* Excerpt *
▼

Can you imagine the predisposition of those who are only receptive to the “evidence” that Terri is in a vegetative state and have a completely closed mind as to the growing evidence that she is conscious and capable of rehabilitation? They might say the same thing about people who believe like I do: that I am close-minded as to the evidence that Terri is indeed in a persistent vegetative state. That’s not true. I consider it as a possibility, but if there is doubt, we MUST RESOLVE IT IN FAVOR OF LIFE, especially in the absence of a Living Will, and considering the conflict of interest of Michael Schiavo.
But I also listened carefully to the doctor (starts with an H) on Hannity and Colmes last night wherein he basically said, if I understood him correctly, that he is the only doctor who has examined Terri who isn’t being paid by one side of the dispute or the other. There are not, he said, a plethora of doctors arguing that Terri’s in PVS. And this doctor is specifically an expert in this area. He has a track record to prove it. He’s convinced Terri can learn to talk again. Now we have nurses coming out of the woodwork who are testifying as to Michael’s abominable behavior and about the positive aspects of Terri’s condition and her ability to communicate. Why are the pro-death forces ignoring these chilling facts? How can any judge allow her to be killed in such circumstances?

▲

* Given entries *
▼

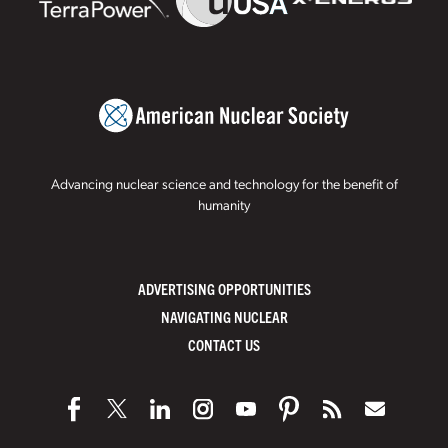
Advancing nuclear science and technology for the benefit of
humanity
ADVERTISING OPPORTUNITIES
NAVIGATING NUCLEAR
CONTACT US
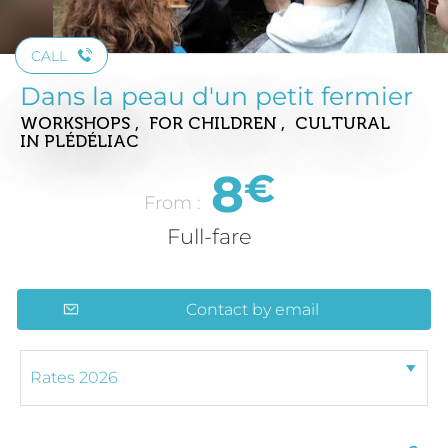
CALL
Dans la peau d'un petit fermier
WORKSHOPS , FOR CHILDREN , CULTURAL
IN PLÉDÉLIAC
8
€
From :
Full-fare
Contact by email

▲

* Questions *
1. List every sentence in the excerpt on Terri Schiavo that ends with a question mark.
2. Resume the excerpt on Terri Schiavo after its final sentence, keeping its argument and tone.
Nothing in the records is needed here.

* Answers to the problems *
1.
- Can you imagine the predisposition of those who are only receptive to the “evidence” that Terri is in a vegetative state and have a completely closed mind as to the growing evidence that she is conscious and capable of rehabilitation?
- Why are the pro-death forces ignoring these chilling facts?
- How can any judge allow her to be killed in such circumstances?

2.
As for slippery slopes, I’m telling you this is a turning point in the Culture War. I want to emphasize that I’m not primarily motivated to write about this, though, because of what terrible things it portends for the future, but rather because each and every life is so precious. But we will have to deal with the ramifications of this case very soon.
I pray so sincerely that Terri be permitted to live, and to get better, then to communicate that she did in fact want to live. If she is killed we’ll never know what she truly felt and the pro-death forces will always repeat the propaganda that she was a vegetable incapable of rehabilitation. Something is horribly wrong with this picture. Our system is condoning, indeed inviting Godlessness more each day and we are spiraling out of control.
One last point real quick: I vigorously reject the idea that “our side” is motivated by politics. Such cynical notions are born of a guilty mindset on the part of our accusers who are, once again, engaged in an infernal process of classic projection. I am not concerned with the political ramifications of this right now. I — and I believe the overwhelming percentage of those on our side — am interested in Terri’s life. We are watching a state sanctioned murder unfold before our eyes. If we’re wrong, no harm no foul. If we’re right, a precious, innocent life will be tragically snuffed out, which I suppose wouldn’t even bother the Orwellian Left, which believes society ought to be able to make decisions to terminate those who are inconvenient or a burden on society. We can rationalize anything when we excommunicate God and devalue life created in His image. In my opinion, it’s hard to imagine this being a much bigger deal than it actually is.
This has been a disorganized stream of consciousness, for which I apologize. End of rant for now. Probably more later.